§ Extract provided
────
I let my brother back up my truck and trailer last night.
No, wait – that’s not quite right: I actually asked my brother to back up my trailer last night, while I stood by and watched. It was a moment a long time in the making.
This story begins in the year 1998.
This story begins in the year 2002.
This story begins in the year 2007.
Or maybe this story begins now.
Truth be told, I don’t know when this story begins, but it might have been any of those years. Or all of them. But let’s pop into 2007 for a quick look, and a little background.
I was a divorced mother, with two boys. One was 5 years old, the other 10. But that’s not all I was! Oh no. I was fierce. I was independent. I was anything and everything – all the things – and if I wasn’t already something, I could learn to be that thing without too much trouble at all.
Growing up in the ’80s, our family camped a lot. I had a huge love for the outdoors, and a love for the time together as a family while camping in the outdoors. Even though I was single in 2007, I was not about to let my boys miss this experience. It meant a lot to me, and quite possibly even more to them.
First, I bought a truck. A 2004 extended cab Chevy Silverado. Black. Short box. 60,000 kms. It was hard on gas, and hard on my pocketbook – those monthly payments weren’t easy to make, but I made them.
Then, I bought a camperette for $300 – a tiny camper, to sit on the back of the truck bed. When I went to purchase it, it was propped up on sawhorses in an overgrown field; no jacks. I had to find four guys willing to come with me to help me lift it onto my truck, and we tied it down with straps.
────
§ Collected material
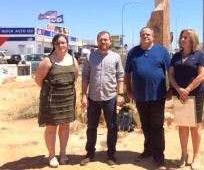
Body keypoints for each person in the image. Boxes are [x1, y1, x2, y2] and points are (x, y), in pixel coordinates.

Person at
────
§ Work instructions
1 > From the trailer story, give again the passage between "I was a divorced" and "more to them.", inclusive.
2 > In the trailer story, how much did the camperette cost?
3 > Using the trailer story, explain why the writer kept taking the boys camping despite being single in 2007.

§ Responses to the exercise
1 >
I was a divorced mother, with two boys. One was 5 years old, the other 10. But that’s not all I was! Oh no. I was fierce. I was independent. I was anything and everything – all the things – and if I wasn’t already something, I could learn to be that thing without too much trouble at all.
Growing up in the ’80s, our family camped a lot. I had a huge love for the outdoors, and a love for the time together as a family while camping in the outdoors. Even though I was single in 2007, I was not about to let my boys miss this experience. It meant a lot to me, and quite possibly even more to them.

2 > It cost $300.

3 > The writer grew up camping with family in the '80s and loved both the outdoors and that time together. The experience meant a lot to the writer, and quite possibly even more to the boys, so the writer was not about to let them miss it.